If you have no idea what I’m talking about, traditionally, each wedding anniversary carries its own theme for gift ideas. THIS idea was brilliant. I like to imagine some wise old guy celebrating his 50th anniversary thought to himself, “It would have been sweet if in each of the past 50 years I had a list of shit I needed to get my wife to shut her up for the subsequent year.” So, he made one for all of us saps, and it was brilliant.

Inherent in its brilliance was the fact that the gift themes slowly ramped up in cost and preciousness. So, the first anniversary was paper. Sweet. “Here’s a card, dear, and a picture of me on a bearskin rug. Happy anniversary.”

The second anniversary kicked it up a notch to cotton or straw. Sweet. “Here’s a card, dear, and a t-shirt emblazoned with a picture of me dressed like The Scarecrow on a bearskin rug.”

The third anniversary was leather. Sweet. “Here’s a card, dear, and a picture of me dressed as a- well, I believe it’s called a leather daddy on a bearskin rug.”

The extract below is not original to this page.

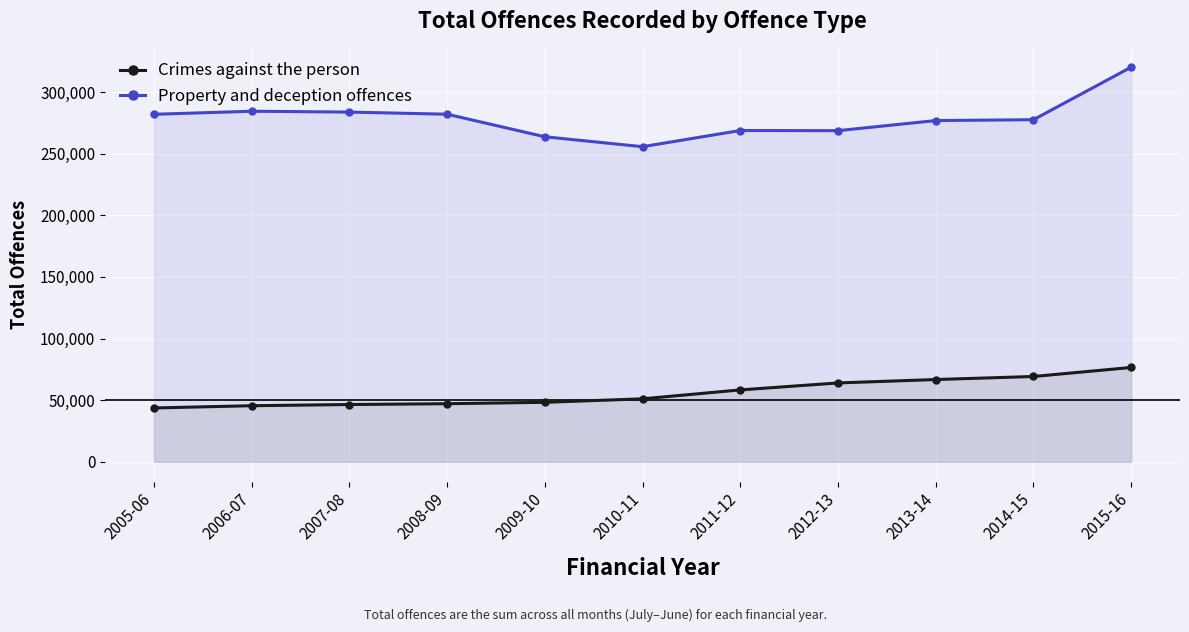

True or false: Crimes against the person and Property and deception offences intersect in this chart.

False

This year was going to be so insanely simple. The traditional gift for the fourth anniversary is fruit, flowers, or books. Presumably, in the coming years, I’d work my way up to the bigger things like diamonds and gold and adamantium. But then some asshole–possibly a shill for Hallmark–came up with the idea of adding a nonsensical modern twist to the gifts.

The so-called “modern” first anniversary gift is a clock symbolizing, presumably, “You aren’t getting any younger, dear. Let’s buy a sex swing.” Hey, guess what? Clocks have been around for a while. If we wanted to buy our wives clocks, we would have made that the traditional gift instead of a piece of looseleaf. Not that buying them a clock would make our wives on time for anything, anyhow, AMIRIGHTGUYS?!

The second anniversary was fucking CHINA. To recap so far, the traditional old wise man had me buying her a bag of cotton balls and a bale of hay for our second anniversary. This modern asshole expects me to drop $500 on a set of teacups that we’re never going to use. Call me crazy, but to me it feels wrong to eat a Totino’s pizza off a fucking $300 plate.

The third anniversary was crystal and glass. Really? Thanks a lot, asshole.

This fourth one is supposed to be an electrical appliance. To recap. If the wise old man had his druthers, in the last four years of marriage, I could have gotten away with buying my wife a card, a t-shirt, a dominatrix outfit (with whip!), and a bouquet of flowers. Thanks to the modern bastard, I’m forced to buy a trip to see Big Ben in London, a little Chinese kid, one of those giant beasts from The Dark Crystal, and a trash compactor. Because if there’s one thing my garbage needs to be, it’s more rectangular.

Screw you, guy who invented modern anniversary gifts. I hope you die alone.